Here, McCarthy entered into an agreement containing not only a clause naming Pennsylvania as the selected forum for arbitration of disputes, but also a term that McCarthy relocate to Pennsylvania and work from the home office in Ambridge, Pennsylvania. He traveled to Pennsylvania to interview for the position and had multiple conversations with his supervisor [who] was located in Pennsylvania. Pennsylvania is the nerve center of the Schwartz business and as the U.S. Sales Manager of the Company, he frequently completed his business with those employees based in Pennsylvania.Id. (internal citations to exhibits omitted).
Upon review of McCarthy's contacts with Pennsylvania as a whole, we agree with McCarthy and find that his contacts with Pennsylvania were not so systematic and continuous such that this Court's jurisdiction over McCarthy is proper under a general personal jurisdiction theory. Therefore, it is necessary to analyze whether we have specific personal jurisdiction over McCarthy.
2. Specific Personal Jurisdiction.
McCarthy contends that this Court cannot establish specific personal jurisdiction over him; "McCarthy lacks the requisite minimum contacts with Pennsylvania, and it is clear that the claims asserted do not relate to any forum directed activities. Exercise of jurisdiction over McCarthy would not comport with fair play and substantial justice." Defendant's Supporting Brief p. 19. See also Id. at p. 20 ("McCarthy has demonstrated an absence of sufficient minimum contacts with Pennsylvania. Moreover, none of the claims Plaintiff asserts against McCarthy in the Complaint arose from any alleged activity of McCarthy taking place in Pennsylvania. To the contrary, it is apparent that Plaintiff's claims arise entirely out of McCarthy's employment by Timco in Georgia. Accordingly, it cannot be said that Plaintiff's claims arise from any action of McCarthy's taking place in Pennsylvania, and as a result, this Court does not have specific personal jurisdiction over McCarthy.").
To the contrary, Schwartz argues:
This Court may exercise specific jurisdiction because McCarthy's contacts with Pennsylvania are connected to the specific instances of this lawsuit, namely, McCarthy's employment with Plaintiff and the Employment Agreement he signed ancillary to that employment.Schwartz's Response, pp. 19-20.
. . .
Here, McCarthy accepted employment with Plaintiff, a Pennsylvania company, signed a contract that included 1) that Pennsylvania law would govern the terms of the agreement and 2) that McCarthy would move to Pennsylvania to work for Plaintiff. Further, although he worked remotely for most of his employment, he was directly connected to Pennsylvania in that all of his work either derived from the Pennsylvania office or ultimately was communicated and effectuated through the Pennsylvania office, as the headquarters and all client services were based in Pennsylvania. See generally Wagner Decl. McCarthy's entire employment was based on activities with the Pennsylvania office. Given this and his agreement to arbitrate disputes in Pennsylvania under Pennsylvania law, McCarthy should have reasonably anticipated any litigation for potential injunctive relief would also occur in Pennsylvania.

━━━━━━━━

TRY IT
Can you reproduce the passage on personal jurisdiction word for word, beginning at the words "Upon review of" and stopping after "we have specific personal jurisdiction over McCarthy."?

LISTED RECORDS
━━━━━━━━

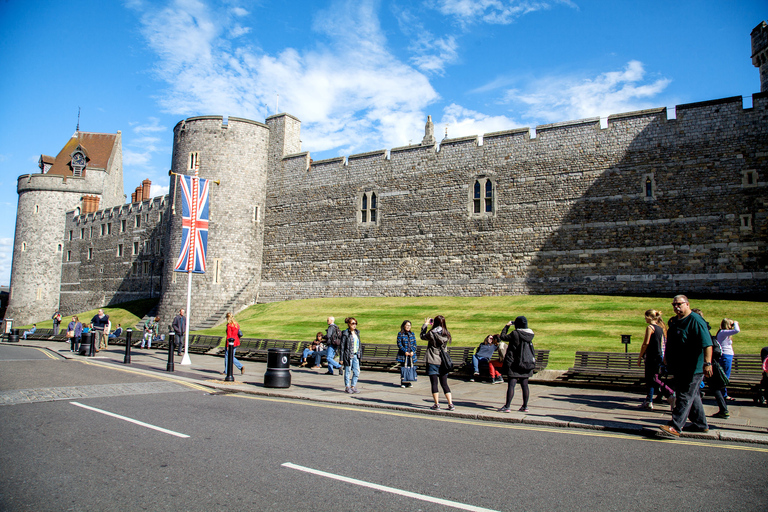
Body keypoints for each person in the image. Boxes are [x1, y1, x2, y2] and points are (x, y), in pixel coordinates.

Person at [659, 295, 713, 437]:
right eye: (674, 304)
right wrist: (666, 357)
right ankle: (701, 424)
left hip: (693, 367)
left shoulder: (695, 320)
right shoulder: (676, 321)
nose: (676, 307)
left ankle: (676, 426)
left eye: (679, 304)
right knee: (692, 395)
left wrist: (708, 363)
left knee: (684, 396)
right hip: (679, 366)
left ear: (687, 304)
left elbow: (707, 343)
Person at [637, 310, 675, 410]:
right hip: (658, 356)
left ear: (650, 317)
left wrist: (640, 356)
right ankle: (649, 401)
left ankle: (670, 393)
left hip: (651, 357)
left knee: (653, 379)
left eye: (646, 317)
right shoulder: (660, 328)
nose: (645, 319)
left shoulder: (650, 327)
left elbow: (646, 343)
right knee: (651, 379)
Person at [498, 316, 535, 412]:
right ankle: (525, 406)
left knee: (511, 385)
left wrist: (507, 326)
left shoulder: (515, 333)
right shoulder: (530, 334)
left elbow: (502, 337)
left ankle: (507, 406)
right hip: (525, 363)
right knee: (525, 385)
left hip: (514, 363)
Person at [420, 315, 455, 411]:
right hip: (443, 361)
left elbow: (422, 336)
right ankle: (450, 404)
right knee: (444, 384)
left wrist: (425, 325)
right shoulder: (446, 333)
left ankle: (437, 404)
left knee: (434, 383)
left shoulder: (431, 333)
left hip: (433, 360)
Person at [716, 318, 740, 401]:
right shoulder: (723, 332)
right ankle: (723, 395)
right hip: (725, 356)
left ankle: (723, 394)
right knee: (725, 376)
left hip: (727, 356)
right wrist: (736, 323)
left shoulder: (723, 333)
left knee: (724, 376)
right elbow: (737, 330)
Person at [340, 317, 362, 394]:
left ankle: (353, 386)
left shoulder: (357, 333)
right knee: (348, 371)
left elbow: (359, 345)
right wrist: (341, 358)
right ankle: (347, 387)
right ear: (349, 324)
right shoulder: (345, 333)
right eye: (352, 323)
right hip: (348, 355)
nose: (354, 325)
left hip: (356, 355)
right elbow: (342, 346)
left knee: (357, 371)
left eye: (355, 323)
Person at [396, 320, 417, 388]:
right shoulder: (400, 334)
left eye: (409, 325)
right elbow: (399, 344)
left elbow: (414, 344)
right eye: (407, 325)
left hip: (411, 355)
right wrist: (405, 351)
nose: (408, 327)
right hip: (403, 355)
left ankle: (409, 381)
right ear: (404, 326)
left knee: (410, 368)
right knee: (404, 368)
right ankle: (403, 382)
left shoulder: (412, 334)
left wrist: (412, 351)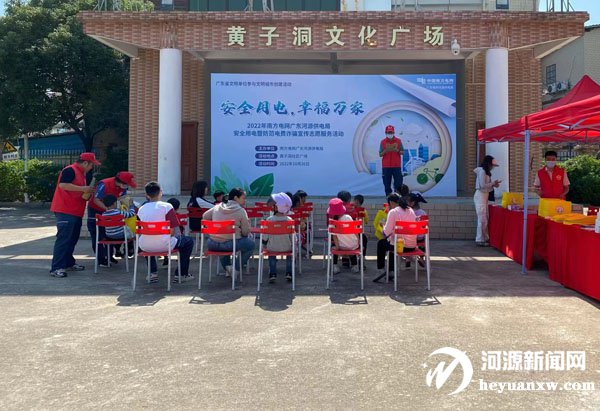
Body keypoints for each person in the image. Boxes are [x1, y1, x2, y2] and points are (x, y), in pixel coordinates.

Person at [49, 152, 99, 278]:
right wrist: (83, 189)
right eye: (91, 165)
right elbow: (63, 185)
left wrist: (87, 193)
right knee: (64, 239)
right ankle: (56, 267)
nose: (91, 168)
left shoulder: (81, 174)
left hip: (75, 211)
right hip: (65, 210)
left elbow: (77, 191)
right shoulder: (70, 170)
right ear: (85, 163)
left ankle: (68, 263)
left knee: (72, 239)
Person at [137, 182, 195, 283]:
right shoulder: (167, 206)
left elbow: (139, 228)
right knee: (188, 241)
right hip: (165, 244)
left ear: (146, 195)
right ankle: (181, 274)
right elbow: (172, 231)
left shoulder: (141, 209)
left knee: (148, 240)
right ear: (161, 192)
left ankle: (152, 273)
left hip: (144, 245)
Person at [87, 171, 137, 266]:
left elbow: (122, 198)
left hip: (110, 210)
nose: (127, 187)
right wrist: (108, 210)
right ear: (121, 182)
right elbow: (96, 200)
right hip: (96, 210)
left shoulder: (122, 188)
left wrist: (127, 205)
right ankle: (101, 259)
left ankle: (109, 256)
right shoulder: (104, 184)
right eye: (127, 184)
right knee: (98, 235)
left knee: (109, 234)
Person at [203, 187, 255, 276]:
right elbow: (245, 232)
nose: (245, 200)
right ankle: (236, 268)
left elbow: (205, 216)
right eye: (243, 198)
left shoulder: (217, 206)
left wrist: (217, 223)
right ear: (236, 198)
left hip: (212, 243)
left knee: (224, 240)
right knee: (251, 245)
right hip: (230, 244)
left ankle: (228, 268)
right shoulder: (241, 211)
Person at [375, 193, 417, 280]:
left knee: (381, 243)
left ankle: (381, 269)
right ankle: (391, 271)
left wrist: (383, 225)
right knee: (392, 242)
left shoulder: (393, 212)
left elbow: (385, 233)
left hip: (400, 247)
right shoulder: (411, 210)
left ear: (391, 202)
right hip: (412, 246)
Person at [263, 192, 294, 283]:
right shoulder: (290, 220)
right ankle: (289, 273)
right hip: (287, 247)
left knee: (271, 254)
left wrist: (264, 243)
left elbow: (265, 237)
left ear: (276, 207)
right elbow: (292, 237)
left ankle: (272, 273)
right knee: (290, 254)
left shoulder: (269, 220)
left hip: (272, 248)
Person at [327, 198, 361, 274]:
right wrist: (358, 241)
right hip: (353, 245)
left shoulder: (332, 222)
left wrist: (337, 247)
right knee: (350, 244)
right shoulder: (348, 217)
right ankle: (355, 265)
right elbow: (355, 231)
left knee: (333, 245)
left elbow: (335, 237)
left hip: (341, 247)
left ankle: (335, 266)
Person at [474, 155, 501, 247]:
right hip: (481, 195)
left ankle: (484, 238)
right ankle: (480, 239)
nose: (492, 167)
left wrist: (493, 185)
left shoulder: (484, 172)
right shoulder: (482, 171)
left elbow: (485, 185)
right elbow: (482, 185)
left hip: (484, 195)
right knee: (482, 218)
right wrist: (493, 183)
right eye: (492, 165)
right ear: (488, 164)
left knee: (484, 218)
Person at [380, 125, 404, 196]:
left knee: (398, 184)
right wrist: (385, 151)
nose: (390, 134)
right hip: (386, 166)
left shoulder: (398, 141)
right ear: (386, 133)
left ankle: (398, 199)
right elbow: (380, 154)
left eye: (391, 132)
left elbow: (403, 152)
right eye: (388, 132)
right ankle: (389, 199)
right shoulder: (383, 142)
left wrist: (397, 150)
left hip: (396, 166)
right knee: (387, 184)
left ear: (393, 132)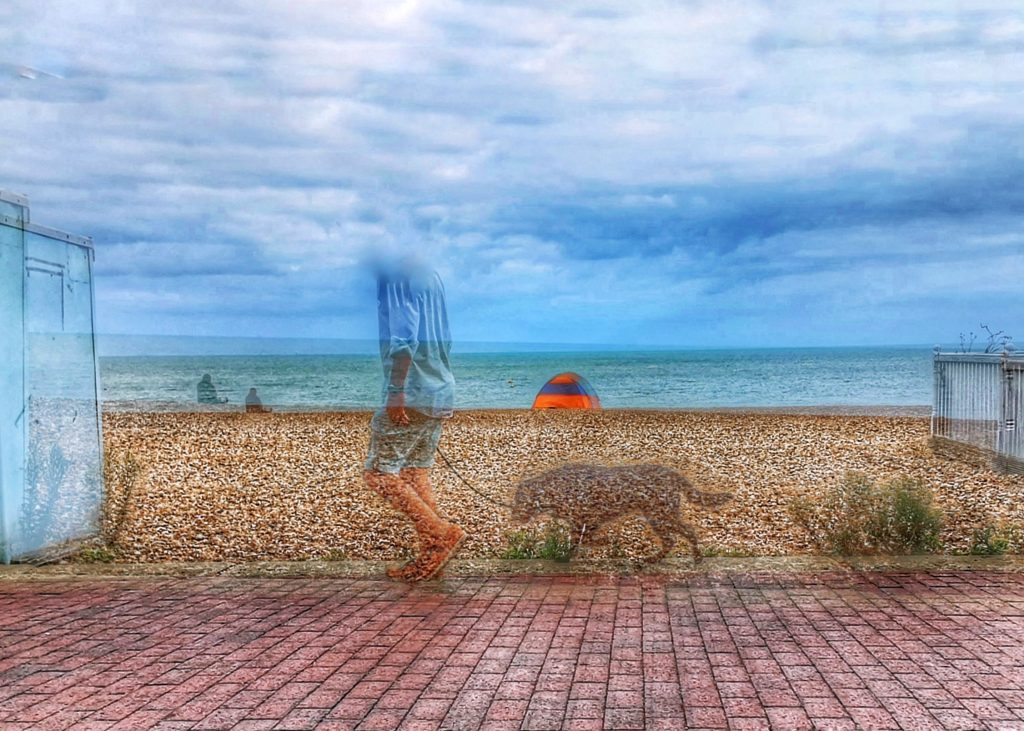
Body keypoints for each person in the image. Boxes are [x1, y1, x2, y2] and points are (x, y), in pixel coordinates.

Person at [363, 257, 464, 582]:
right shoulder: (429, 273)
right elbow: (444, 338)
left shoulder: (398, 275)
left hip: (415, 390)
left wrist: (396, 391)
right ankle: (433, 552)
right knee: (414, 473)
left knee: (379, 475)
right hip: (438, 387)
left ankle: (440, 535)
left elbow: (404, 340)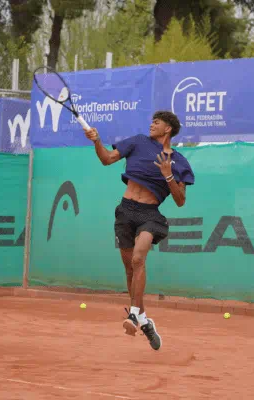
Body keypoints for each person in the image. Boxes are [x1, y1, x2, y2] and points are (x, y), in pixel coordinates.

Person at [83, 111, 195, 351]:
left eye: (157, 122)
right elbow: (106, 159)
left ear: (168, 129)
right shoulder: (137, 141)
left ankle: (134, 314)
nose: (151, 124)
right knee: (129, 269)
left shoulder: (180, 162)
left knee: (138, 258)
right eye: (151, 120)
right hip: (125, 211)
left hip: (150, 214)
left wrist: (168, 176)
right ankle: (144, 320)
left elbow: (180, 200)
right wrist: (96, 141)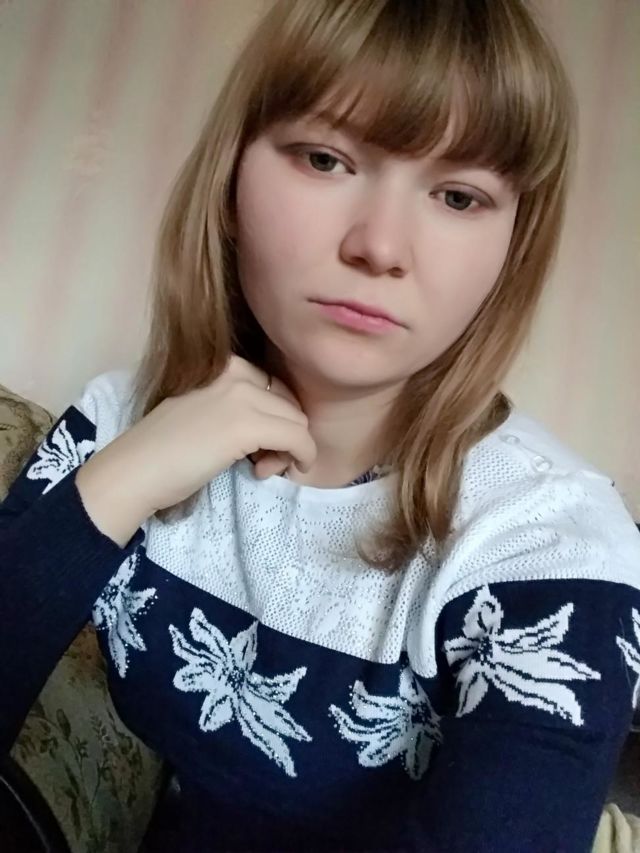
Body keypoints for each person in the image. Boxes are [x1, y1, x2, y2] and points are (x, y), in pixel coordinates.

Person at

━━━━━━━━

COMPLETED TASK
Upon review of McCarthy's contacts with Pennsylvania as a whole, we agree with McCarthy and find that his contacts with Pennsylvania were not so systematic and continuous such that this Court's jurisdiction over McCarthy is proper under a general personal jurisdiction theory. Therefore, it is necessary to analyze whether we have specific personal jurisdiction over McCarthy.